SDR – Software Defined Radio
What really is it?
Would seem that a generalized radio platform that is “made into” a radio by software is kind of the limit of the dictionary SDR concept.
As amateur radio operators we have added to that definition with concepts about software updates, sampling methods, and a whole raft of features that perhaps are neither specific to an SDR nor a requirement to meet the basic SDR definition.
Some things market expectations have added to the SDR concept is:
- Ability to be updated by the end user, by download
- Direct Sampling
- Feature growth and bug correction by software updates
- Tight integration with a computer
- Digital Signal Processing
- Touch Screens
- Remote Capabilities
- IOT (Internet of Things) Capabilities
- Station Integration with other station components
Updating of radios predates SDRs – many of you may remember buying a chip to add features or enhance certain radios back in the day – usually a EPROM with enhanced software on it. Sometimes the end user could install the upgrade, and sometimes it took a trip to a technician’s bench to do it. The delivery method of download and install also predates SDRs.

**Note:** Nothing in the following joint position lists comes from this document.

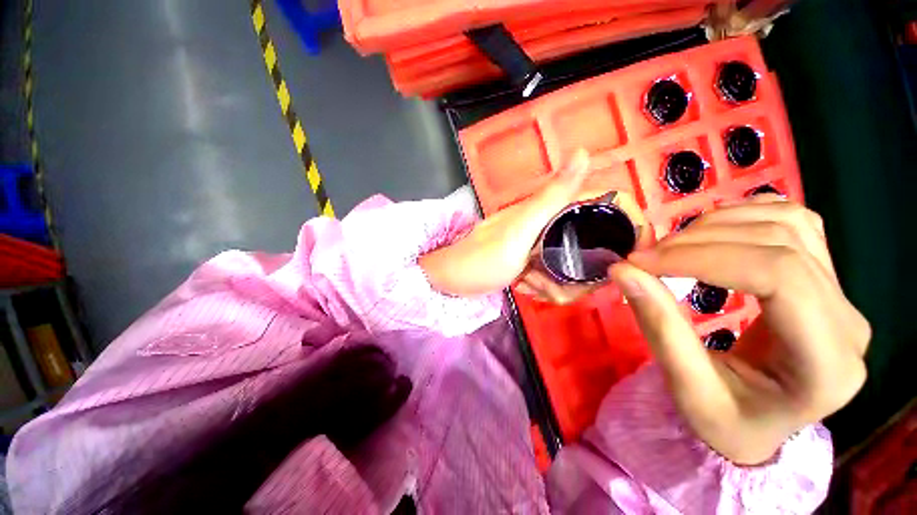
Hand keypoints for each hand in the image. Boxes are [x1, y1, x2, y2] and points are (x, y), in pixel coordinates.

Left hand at [420, 150, 650, 302]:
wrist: (452, 280)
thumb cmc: (483, 259)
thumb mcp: (519, 230)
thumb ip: (551, 198)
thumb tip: (584, 151)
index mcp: (548, 210)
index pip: (598, 204)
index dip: (620, 222)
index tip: (624, 252)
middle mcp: (547, 223)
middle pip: (586, 243)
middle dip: (575, 271)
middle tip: (548, 282)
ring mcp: (539, 243)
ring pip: (570, 263)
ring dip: (554, 282)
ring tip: (528, 284)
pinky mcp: (531, 259)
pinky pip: (553, 273)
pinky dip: (543, 285)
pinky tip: (525, 286)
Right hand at [609, 195, 870, 463]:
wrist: (760, 426)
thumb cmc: (727, 422)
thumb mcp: (687, 389)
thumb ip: (659, 327)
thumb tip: (623, 270)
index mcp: (826, 365)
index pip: (778, 278)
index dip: (703, 258)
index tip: (640, 262)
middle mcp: (848, 322)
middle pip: (781, 245)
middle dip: (700, 241)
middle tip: (645, 258)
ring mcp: (843, 296)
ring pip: (789, 223)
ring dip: (719, 225)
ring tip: (672, 247)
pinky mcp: (826, 280)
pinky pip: (794, 223)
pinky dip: (745, 216)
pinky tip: (711, 233)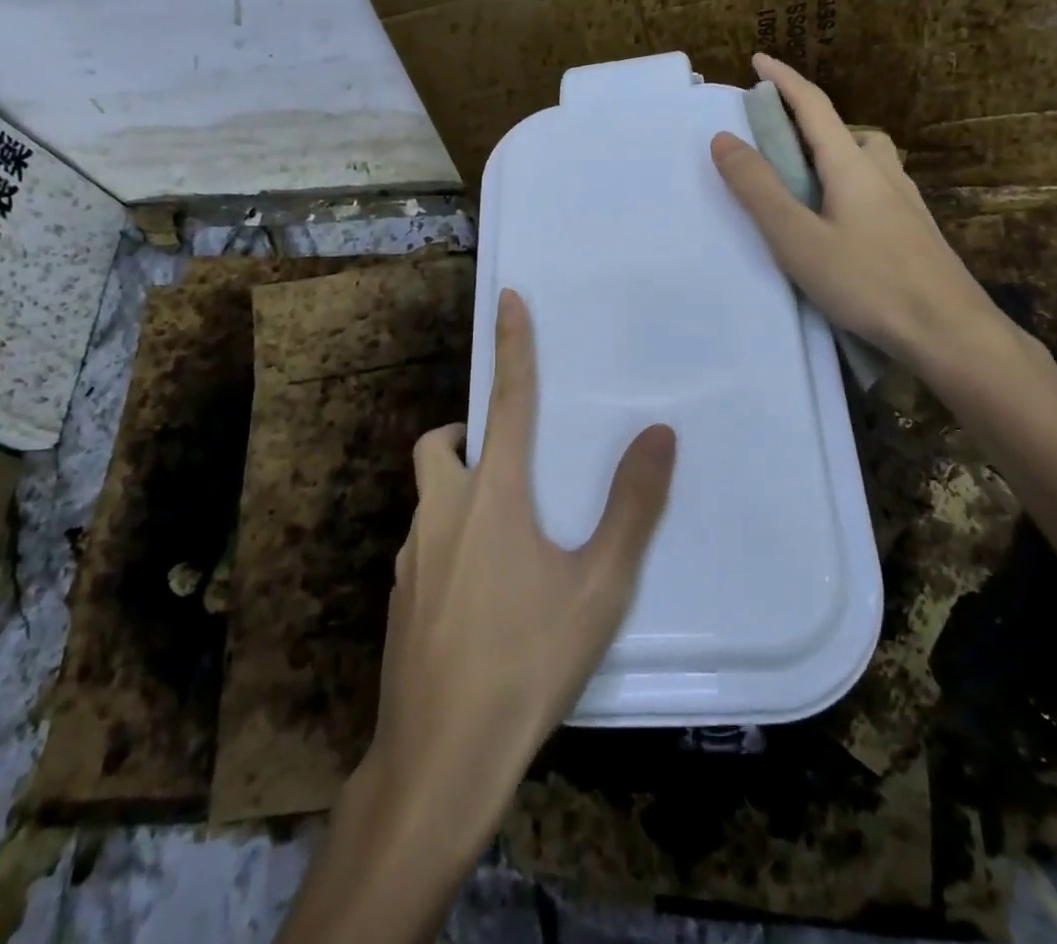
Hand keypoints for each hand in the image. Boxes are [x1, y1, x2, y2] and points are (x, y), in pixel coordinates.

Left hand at [371, 289, 675, 847]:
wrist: (440, 758)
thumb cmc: (527, 663)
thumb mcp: (598, 587)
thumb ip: (632, 507)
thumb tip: (658, 434)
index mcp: (491, 496)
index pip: (508, 400)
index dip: (513, 346)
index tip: (507, 298)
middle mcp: (441, 511)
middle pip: (440, 444)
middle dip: (467, 433)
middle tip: (507, 461)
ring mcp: (410, 556)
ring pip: (430, 497)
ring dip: (460, 491)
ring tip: (506, 539)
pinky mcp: (397, 596)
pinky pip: (423, 543)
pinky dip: (448, 540)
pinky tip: (479, 594)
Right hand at [710, 52, 1002, 378]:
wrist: (949, 331)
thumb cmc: (866, 281)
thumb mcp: (797, 238)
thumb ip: (758, 189)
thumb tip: (724, 139)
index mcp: (851, 166)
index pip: (814, 107)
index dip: (784, 80)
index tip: (759, 60)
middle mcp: (883, 173)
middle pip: (845, 131)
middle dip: (810, 124)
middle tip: (778, 145)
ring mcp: (906, 202)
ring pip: (866, 161)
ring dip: (834, 157)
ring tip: (806, 190)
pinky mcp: (916, 230)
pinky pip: (877, 189)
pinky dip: (850, 187)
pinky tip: (842, 226)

Direct Sampling is a marketplace expectation for an SDR but with many hybrid sampling methods being promoted as SDRs it doesn’t seem to be an absolute for an SDR. There are historic direct sampling radios that are certainly not SDRs as well.
Feature Growth and bug correction go hand in hand with Updating, and plenty of historic non-SDR radios benefited from being improved and fixed this way.
Computer integration is also nothing new – some pre-SDR radios even offered dedicated PC accessories. Others were knob-less like the Pegasus and Kachina radios, and you controlled the radio largely from a PC. But they certainly are not SDR units.
Capabilities in vintage rigs like the Collins KM-380/HF-380 could be changed by a reprogrammed chip – does that make that series an SDR? Not at all.
While only a fairly recent offering in the HF rig market, touchscreens are a user feature rather than something that defines and SDR.
There are some very non-SDR remote offerings, some which have been offered for years – again being able to go remote is a feature that doesn’t define whether a radio is actually an SDR or not.
I’ve seen some really neat vintage Panadaptors, so again the feature is not an SDR exclusive.
Being able to participate in the IoT is also an non-exclusive feature to SDRs.
Hams have integrated their stations from the early days onward. Again nothing that requires an SDR.
Actually the whole list is a bunch of Red Herrings, as an SDR is all about a less specific generic hardware platform being “molded” into a particular radio through software.
Yes all ten points pulled from various online discussions perhaps are features that many SDR share, but are not defining features:
- Ability to be updated by the end user, by download – It is possible to have an SDR that is not field upgrade ready or use a different upgrade path than user downloads.
- Direct Sampling – Direct Sampling is a product feature that doesn’t require the radio be an SDR
- Feature growth and bug correction by software updates – these can be delivered by other methods including hardware updates and add-ons.
- Tight integration with a computer – Some SDR are computerless and computer unaware.
- Panadaptors – are available as add on features to many classes of radio.
- Digital Signal Processing – can be added to most any radio.
- Touch Screens – are a product feature that doesn’t require the radio be an SDR
- Remote Capabilities – are a product feature that doesn’t require the radio be an SDR
- IOT (Internet of Things) Capabilities – are a product feature that doesn’t require the radio be an SDR
- Station Integration with other station components – are product features that doesn’t require the radio be an SDR
When we hear that radio XYZ and ABC is the “latest and greatest” SDR in the manufacturer’s press releases and hobby press but the actual radio is hardware-bound and cannot be reprogrammed for another use we should know we are being sold marketing marketing drivel. In some cases the device may be partially reprogrammable but the major radio building blocks are conventional.
Then again almost ever transceiver does need some of the RF & audio building blocks to be handled at least partially by discrete conventional components. Correct me if I am wrong but things like the FR power generation still require components we call finals, and are not reprogamable to another use.
What doesn’t come from the programming in an SDR is mostly limited to these discrete building blocks that cannot be handled another way.
Many SDRs – even if physically contained in a single package – have a server/client format to their software design. Using a highly configurable server hardware platform the server software “defines” the exact radio configuration. Many of the features operate in the digital world reducing the analogue radio components to only what cannot be effectively replaced by software.
The client end of the software deals with interfacing with the human end of the equation. While it doesn’t need to have its own physically hardware, it is often integrated to the server strictly along certain lines. Whether through defined hooks or through an open API it tends to be a separate program layer.
The SDR hardware is at least in theory redeployable in other radio configurations if programmed with an alternative definition. Most ham radio SDRs are user level reprogrammable with updates.
Returning to the hobby marketing be careful when you read “SDR-like technology” or similar phases, as that radio is less likely to offer you the full SDR-experience or forwards opportunities.